WEBVTT
00:00:01.040 --> 00:00:09.990
Find the value of the measure of angle 𝐸 given that angle 𝐸 is an acute angle and cos of 𝐸 is 0.5201.
00:00:10.570 --> 00:00:12.940
Give your answer to the nearest second.
00:00:13.250 --> 00:00:15.300
So we have a trigonometric equation here.
00:00:15.300 --> 00:00:19.200
cos of 𝐸 is equal to 0.5201.
00:00:19.450 --> 00:00:25.490
We’re going to need to solve this equation for 𝐸 to help us find the value of the measure of angle 𝐸.
00:00:25.870 --> 00:00:31.330
And since the question tells us to give our answer to the nearest second, that tells us two things.
00:00:31.720 --> 00:00:38.200
Firstly, we know we’re going to be working in degrees, minutes, and seconds, rather than, of course, radian measure.
00:00:38.500 --> 00:00:45.780
Secondly, we know that since we’re going to be rounding our answer, that implies that we’re going to be using a calculator to work this one out.
00:00:46.050 --> 00:00:49.500
So how do we solve a trigonometric equation of this form?
00:00:50.010 --> 00:00:55.280
A really common mistake here is to think that, to solve this equation, we divide both sides by cos.
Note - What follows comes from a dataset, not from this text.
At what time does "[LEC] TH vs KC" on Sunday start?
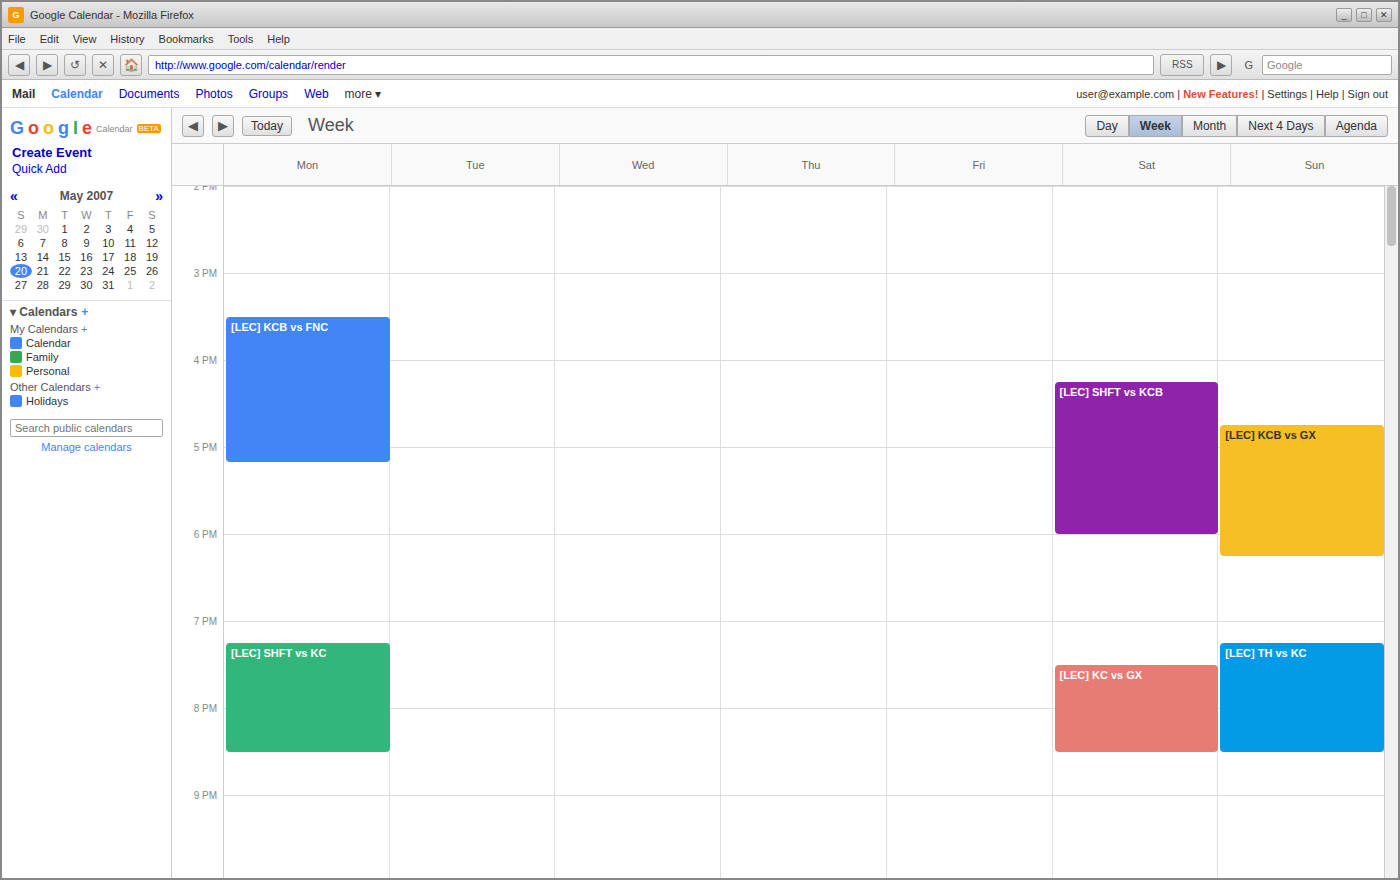
19:15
00:00:55.580 --> 00:01:05.170
But in fact, cos itself is an operation and the opposite operation, the inverse to finding the cos of something, is to find the inverse cos.
00:01:05.470 --> 00:01:08.770
And so we find the inverse cos of both sides of our equation.
00:01:08.990 --> 00:01:18.140
The inverse cos of cos of 𝐸 is just 𝐸, and so 𝐸 must be equal to the inverse cos of 0.5201.
00:01:18.600 --> 00:01:20.630
Let’s type this into our calculator.
00:01:21.050 --> 00:01:28.570
The inverse cos of 0.5201 is 58.66104 and so on degrees.
00:01:28.860 --> 00:01:32.690
Now, of course, we need to convert this to degrees, minutes, and seconds.
00:01:32.940 --> 00:01:35.720
And so we could hit the relevant button on our calculator.
00:01:35.930 --> 00:01:37.680
It looks a little something like this.
00:01:37.900 --> 00:01:42.140
Should we not have that functionality, though, we can work this out by hand.
00:01:42.260 --> 00:01:46.320
We’re going to subtract the integer part of our number; we’re going to subtract 58.
00:01:46.550 --> 00:01:49.550
And so we get 0.6610 and so on.
00:01:49.780 --> 00:01:55.270
We know that when we’re working with degrees, minutes, and seconds we’re actually working in base 60.
00:01:55.270 --> 00:01:58.770
So we take this decimal part and we multiply it by 60.
00:01:59.100 --> 00:02:02.680
That gives us 39.6624 and so on.
00:02:03.080 --> 00:02:05.510
So that’s the minutes part of our answer.
00:02:05.860 --> 00:02:08.840
To find the seconds part, we repeat the process once again.
00:02:09.190 --> 00:02:15.920
We take away the integer part, leaving us with 0.66 and so on, and then we multiply that by 60.
00:02:16.130 --> 00:02:21.560
That’s 39.74, which is roughly 40 correct to the nearest second.
00:02:22.420 --> 00:02:29.190
So the degrees part of our answer is 58, the minutes part is 39, and the seconds part is 40.
00:02:29.410 --> 00:02:32.080
This is indeed an acute angle as required.
00:02:32.080 --> 00:02:38.310
And so we find the measure of angle 𝐸 is 58 degrees, 39 minutes, and 40 seconds.